Nell’attuale fase procedurale di valutazione dell’impatto ambientale, a poco varranno le opposizioni che le amministrazioni locali e i cittadini, singoli e associati, indirizzeranno al ministero dell’Ambiente e della Tutela del Territorio e del Mare (Direzione Generale per le Valutazioni Ambientali - Divisione II Sistemi di Valutazione Ambientale, Via Cristoforo Colombo 44, 00147 Roma, tel. 06.57225903, DGSalvaguardia.Ambiente@PEC.minambiente.it). A nulla, purtroppo, servirà segnalare la prossimità delle aree di ricerca ad aree marine già individuate come parchi naturali regionali (Porto Selvaggio e la Palude del Capitano, ad esempio), o come zone a protezione speciale d’importanza mediterranea (Porto Cesareo, il litorale di Gallipoli e la costa Otranto-Santa Maria di Leuca), o a zone umide di rilievo internazionale, o ad aree di reperimento e archeologiche, o a siti d’interesse nazionale costieri… Nulla sarà d’impedimento ai disegni dei magnati del petrolio, complici i trattati internazionali sottoscritti negli ultimi decenni in clima di deregulation, secondo i principi dell’economia di mercato. Ogni cosa sarà sacrificata sull’ara del dio petrolio. Fatta salva la possibilità di affermare la propria fede ecologica, d’invocare il controverso “principio di precauzione” frattanto fissato a livello di comunità internazionale ed europea, di sottoporre l’attuale normativa interna (specie l’art. 38 del decreto legge n. 133/2014 convertito in legge 164/2014) a giudizio di costituzionalità o a referendum abrogativo.

E tutto questo avviene mentre la comunità scientifica è concorde sul fatto che i combustibili fossili sono fortemente inquinanti e direttamente responsabili del surriscaldamento globale, e papa Francesco considera non etici i modelli d’impresa che si basano sulla destabilizzazione dei sistemi che garantiscono la vita al pianeta.

Nodi da sciogliere

I fatti, oltre che stringere il cuore e invitare alla mobilitazione, pongono in rilievo alcuni nodi strutturali: di natura politica, civile ed etica. Da sciogliere con urgenza.

È giusto che l’attuale sistema tuteli l’interesse di pochi operatori economici, potenti e organizzati, piuttosto che i cittadini, privi di reali mezzi di contrasto rispetto ai giganti onnivori dell’ambiente e della qualità della vita?

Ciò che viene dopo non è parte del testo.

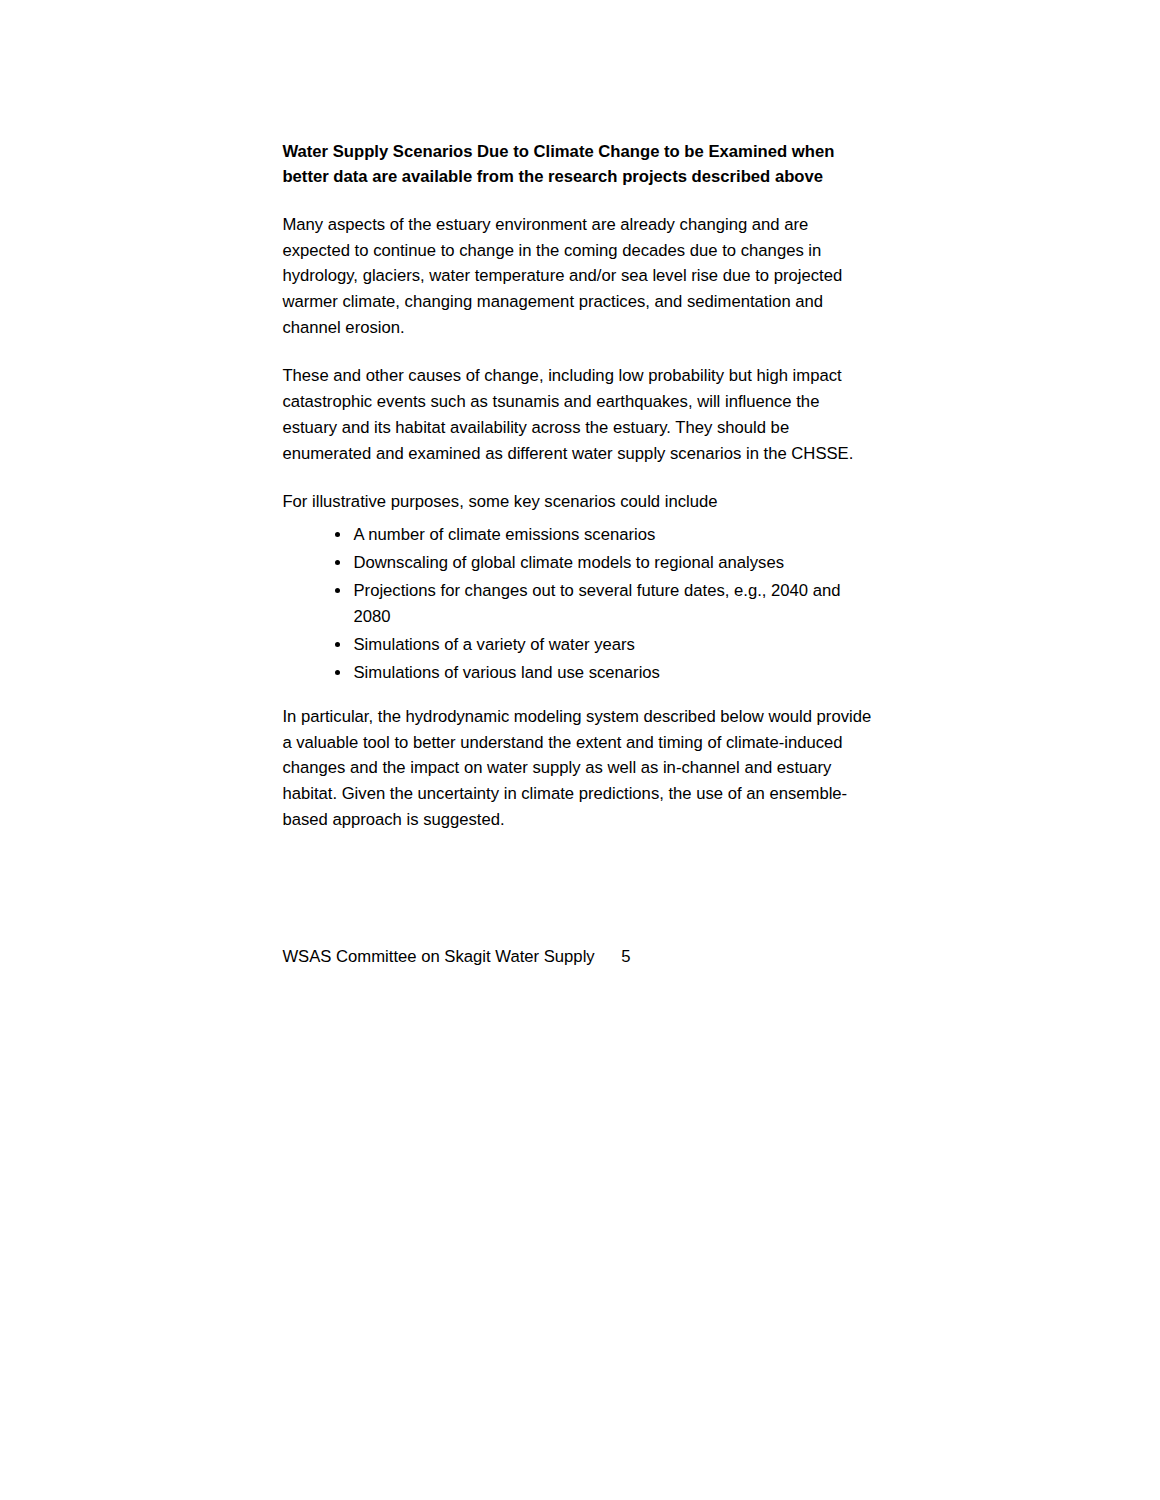Water Supply Scenarios Due to Climate Change to be Examined when better data are available from the research projects described above
Many aspects of the estuary environment are already changing and are expected to continue to change in the coming decades due to changes in hydrology, glaciers, water temperature and/or sea level rise due to projected warmer climate, changing management practices, and sedimentation and channel erosion.
These and other causes of change, including low probability but high impact catastrophic events such as tsunamis and earthquakes, will influence the estuary and its habitat availability across the estuary. They should be enumerated and examined as different water supply scenarios in the CHSSE.
For illustrative purposes, some key scenarios could include
A number of climate emissions scenarios
Downscaling of global climate models to regional analyses
Projections for changes out to several future dates, e.g., 2040 and 2080
Simulations of a variety of water years
Simulations of various land use scenarios
In particular, the hydrodynamic modeling system described below would provide a valuable tool to better understand the extent and timing of climate-induced changes and the impact on water supply as well as in-channel and estuary habitat. Given the uncertainty in climate predictions, the use of an ensemble-based approach is suggested.
WSAS Committee on Skagit Water Supply5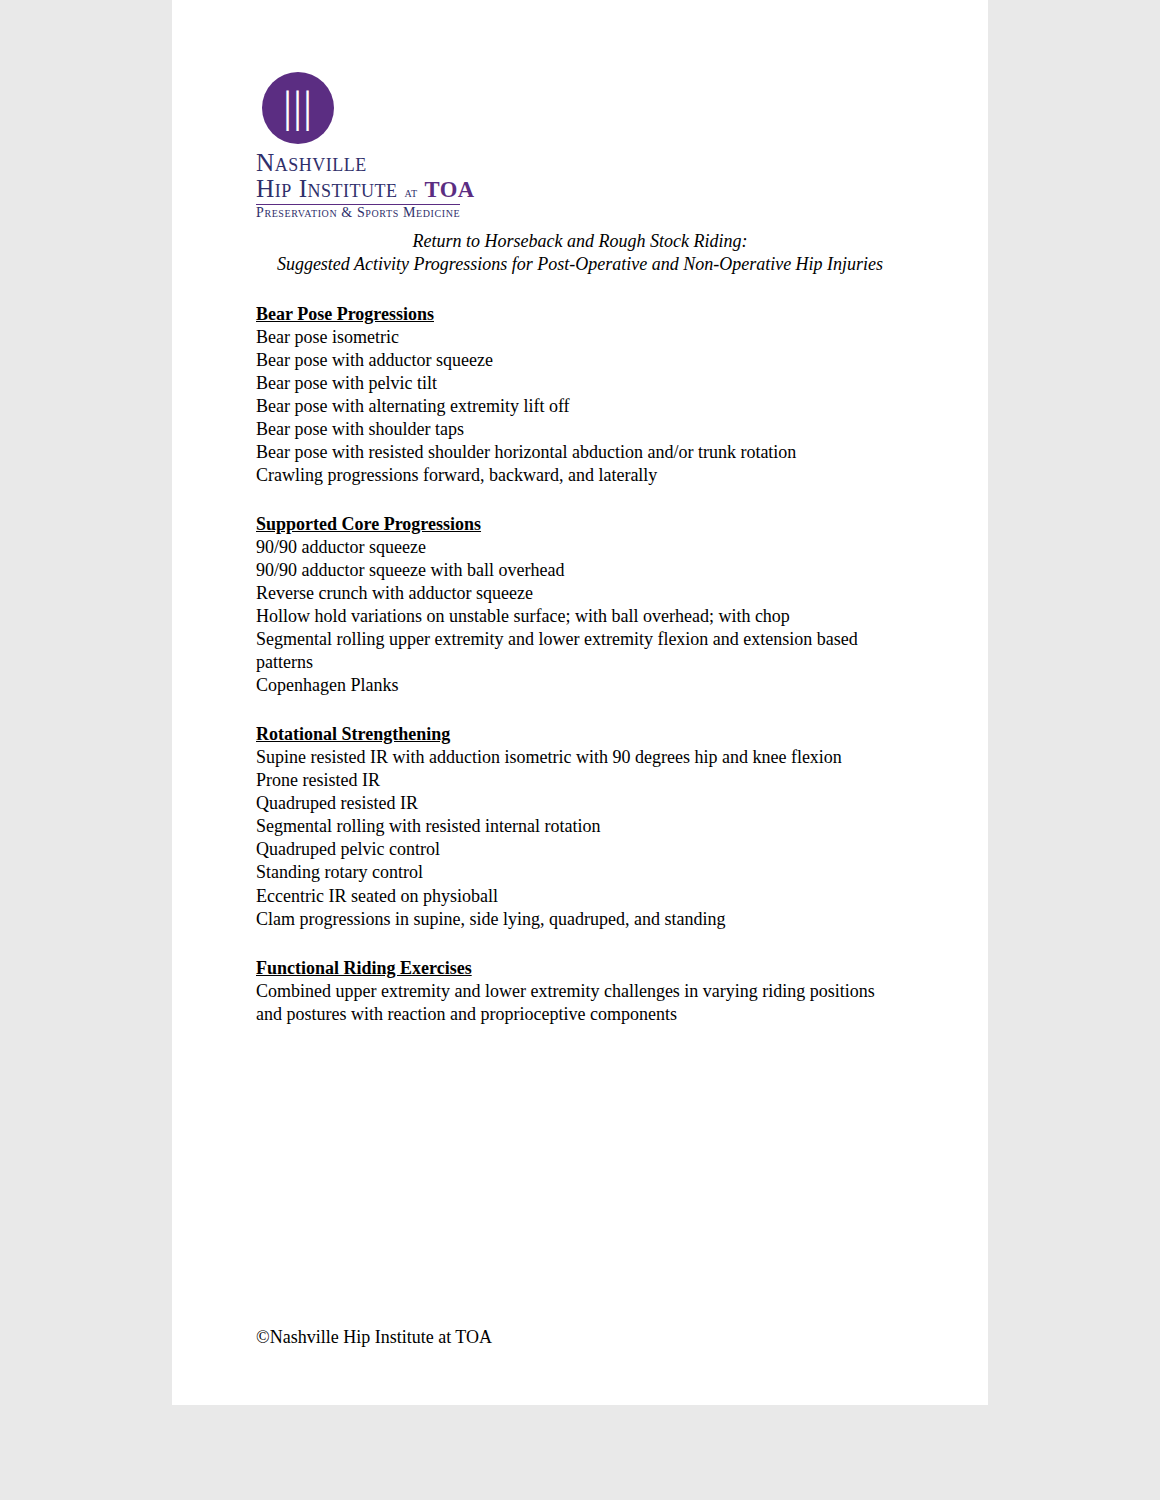|||
Nashville
Hip Institute at TOA
Preservation & Sports Medicine
Return to Horseback and Rough Stock Riding:
Suggested Activity Progressions for Post-Operative and Non-Operative Hip Injuries
Bear Pose Progressions
Bear pose isometric
Bear pose with adductor squeeze
Bear pose with pelvic tilt
Bear pose with alternating extremity lift off
Bear pose with shoulder taps
Bear pose with resisted shoulder horizontal abduction and/or trunk rotation
Crawling progressions forward, backward, and laterally
Supported Core Progressions
90/90 adductor squeeze
90/90 adductor squeeze with ball overhead
Reverse crunch with adductor squeeze
Hollow hold variations on unstable surface; with ball overhead; with chop
Segmental rolling upper extremity and lower extremity flexion and extension based patterns
Copenhagen Planks
Rotational Strengthening
Supine resisted IR with adduction isometric with 90 degrees hip and knee flexion
Prone resisted IR
Quadruped resisted IR
Segmental rolling with resisted internal rotation
Quadruped pelvic control
Standing rotary control
Eccentric IR seated on physioball
Clam progressions in supine, side lying, quadruped, and standing
Functional Riding Exercises
Combined upper extremity and lower extremity challenges in varying riding positions and postures with reaction and proprioceptive components
©Nashville Hip Institute at TOA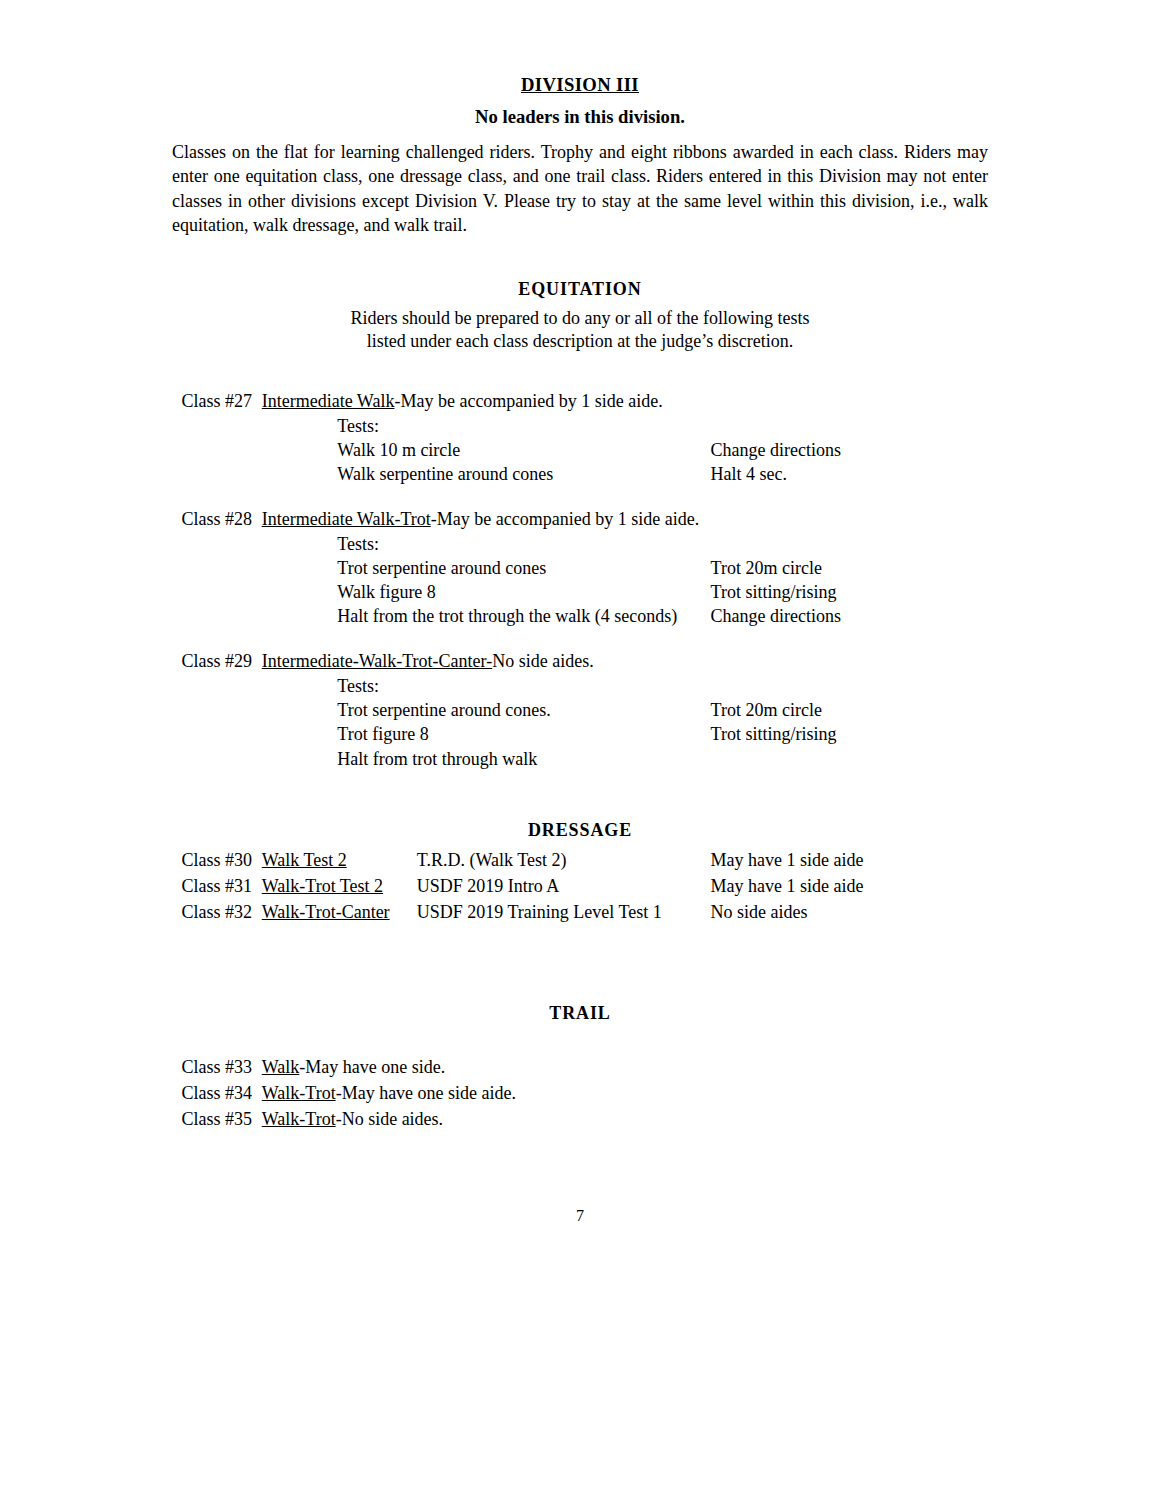DIVISION III
No leaders in this division.
Classes on the flat for learning challenged riders. Trophy and eight ribbons awarded in each class. Riders may enter one equitation class, one dressage class, and one trail class. Riders entered in this Division may not enter classes in other divisions except Division V. Please try to stay at the same level within this division, i.e., walk equitation, walk dressage, and walk trail.
EQUITATION
Riders should be prepared to do any or all of the following tests
listed under each class description at the judge’s discretion.
| Class #27 | Intermediate Walk -May be accompanied by 1 side aide. | |
| | Tests: | |
| | Walk 10 m circle | Change directions |
| | Walk serpentine around cones | Halt 4 sec. |
| Class #28 | Intermediate Walk-Trot -May be accompanied by 1 side aide. | |
| | Tests: | |
| | Trot serpentine around cones | Trot 20m circle |
| | Walk figure 8 | Trot sitting/rising |
| | Halt from the trot through the walk (4 seconds) | Change directions |
| Class #29 | Intermediate-Walk-Trot-Canter- No side aides. | |
| | Tests: | |
| | Trot serpentine around cones. | Trot 20m circle |
| | Trot figure 8 | Trot sitting/rising |
| | Halt from trot through walk | |
DRESSAGE
| Class #30 | Walk Test 2 | T.R.D. (Walk Test 2) | May have 1 side aide |
| Class #31 | Walk-Trot Test 2 | USDF 2019 Intro A | May have 1 side aide |
| Class #32 | Walk-Trot-Canter | USDF 2019 Training Level Test 1 | No side aides |
TRAIL
| Class #33 | Walk -May have one side. |
| Class #34 | Walk-Trot -May have one side aide. |
| Class #35 | Walk-Trot -No side aides. |
7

È accettabile che la crisi economica in atto, con le sue priorità di tipo materiale, passi come un rullo compressore sulla cultura, sulla storia e sulla geografia di popolazioni intere, permettendo nuove forme di colonizzazione in un mare che non solo non è più “nostrum”, ma rischia di diventare “vostrum”, se non addirittura “monstrum”?

È consona all’esperienza democratica la sottrazione di facoltà decisionali a danno della potestà di enti e comunità locali, in materie strategiche e delicate come l’ambiente e l’energia?

Se è vero che la Puglia risulta essere la regione che offre il maggior apporto energetico da fonte fotovoltaica in tutta Italia (1.158 MW) nel pieno rispetto del protocollo di Kioto “20-20-20”, e che attualmente il Paese, anche per effetto della crisi, è in sovra potenza energetica, e che il mercato del petrolio è in forte calo, che senso ha mettere a repentaglio l’ambiente pur di favorire l’ulteriore sfruttamento di risorse a vantaggio di realtà non autoctone?

Fermo restando l’ammirazione e il sostegno per l’opera encomiabile dei movimenti, è responsabile il comportamento del cittadino che si limita a delegare la propria sensibilità ecologica a chi sventola una bandiera?

È adeguato che i credenti richiamino con prudenza e solo in linea di principio la dottrina sociale della Chiesa e le giuste istanze di affermazione del bene comune e di salvaguardia del creato, o non piuttosto che amplifichino l’annuncio profetico al modo di don Tonino Bello, fino al punto da incidere concretamente nei cantieri della cronaca?